La grande variété de bleus ne permet plus à l’esprit d’établir clairement les frontières entre mer et ciel. Les collines, les montagnes évoluent vers le large comme de vastes et invraisemblables vaisseaux fantômes. Quelques méduses lointaines ne tiennent qu’à un fil de pluie.
Ces bleus-là ne semblent pas être les fils de la lumière, du vent. Ils ne sont pas de ceux qui se laissent filtrer par les fleurs toutes fraîches des mimosas. Ni de ceux qu’enlacent les pins, les eucalyptus. Aucun de ces bleus ne dort sur les faces rocailleuses exposées au soleil.
Toute cette masse est bien trop mélancolique. Une mélancolie qui ne se vit pas comme un reproche de plus à la nature, un revers de médaille. Rien ne semble pouvoir apprivoiser cet animal à la robe pommelée presque grise. On ne peut que le laisser aller largement sans plus émettre le moindre jugement. Il n’est plus possible durant de longues minutes de concevoir la mélancolie, la tristesse profonde et inhérente à la condition humaine comme une émotion amère, âpre et qu’il faudrait chasser au plus vite loin de soi.

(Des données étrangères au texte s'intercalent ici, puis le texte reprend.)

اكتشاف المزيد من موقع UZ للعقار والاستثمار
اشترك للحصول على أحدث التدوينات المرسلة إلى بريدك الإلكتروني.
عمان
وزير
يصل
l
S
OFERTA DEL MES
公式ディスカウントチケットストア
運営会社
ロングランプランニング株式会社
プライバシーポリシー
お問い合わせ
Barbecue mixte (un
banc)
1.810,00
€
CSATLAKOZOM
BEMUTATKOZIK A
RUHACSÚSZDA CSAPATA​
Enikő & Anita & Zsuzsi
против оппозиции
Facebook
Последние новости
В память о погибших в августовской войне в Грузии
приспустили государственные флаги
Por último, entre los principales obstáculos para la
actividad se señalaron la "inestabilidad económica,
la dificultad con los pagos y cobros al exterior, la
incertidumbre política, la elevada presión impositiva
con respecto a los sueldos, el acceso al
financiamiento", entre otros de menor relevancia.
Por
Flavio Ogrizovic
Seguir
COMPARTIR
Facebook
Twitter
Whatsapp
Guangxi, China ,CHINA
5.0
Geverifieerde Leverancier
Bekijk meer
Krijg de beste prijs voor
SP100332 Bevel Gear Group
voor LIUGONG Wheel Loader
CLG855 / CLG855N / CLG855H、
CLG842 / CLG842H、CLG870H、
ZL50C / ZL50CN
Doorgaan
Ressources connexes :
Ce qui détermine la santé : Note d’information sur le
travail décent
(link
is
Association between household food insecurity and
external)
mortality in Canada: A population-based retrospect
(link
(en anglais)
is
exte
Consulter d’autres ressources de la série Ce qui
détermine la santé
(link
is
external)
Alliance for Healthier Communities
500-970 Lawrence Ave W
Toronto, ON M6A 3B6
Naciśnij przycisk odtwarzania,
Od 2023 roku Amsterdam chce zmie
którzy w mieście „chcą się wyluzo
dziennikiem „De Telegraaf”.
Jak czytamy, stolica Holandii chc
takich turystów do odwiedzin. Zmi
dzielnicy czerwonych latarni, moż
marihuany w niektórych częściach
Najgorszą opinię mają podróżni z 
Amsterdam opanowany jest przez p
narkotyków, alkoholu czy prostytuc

Ils sont partout ils veulent apprécier la réalité des choses. Les plages, le soleil, les torrents des montagnes, le voile de la mariée, la mer, son eau transparente, les supermarchés, les sentiers balisés jusqu’au coeur de la montagne, les rues, les places, les églises, les villages perdus ou abandonnés, le ciel quand il n’y a pas de vent, quand il est sans nuages, exsangue et orange, bleu vide.
Heureusement, ils délaissent ce lieu délicieux où se réunissent quelques platanes pour parler entre eux. Les feuilles à double visage, l’un verdoyant, l’autre argenté applaudissent la poussière qui danse dans le vent. Il n’y a rien. Rien d’autre que quelques taches d’ombres et de lumières près de la gare. Elles connaissent l’heure de l’unique train.
Quand la nuit s’avance et entre dans les jardins, quelques fleurs évoquent entre elles le pays qu’elles connaissent si bien, traduisent en saveurs sucrées, citronnées ou iodées ce que la terre subit tout au long des heures chaudes de l’été. Le datura, la rose, la verveine citronnelle, les immortelles en essaims surgis du maquis, le jasmin de nuit.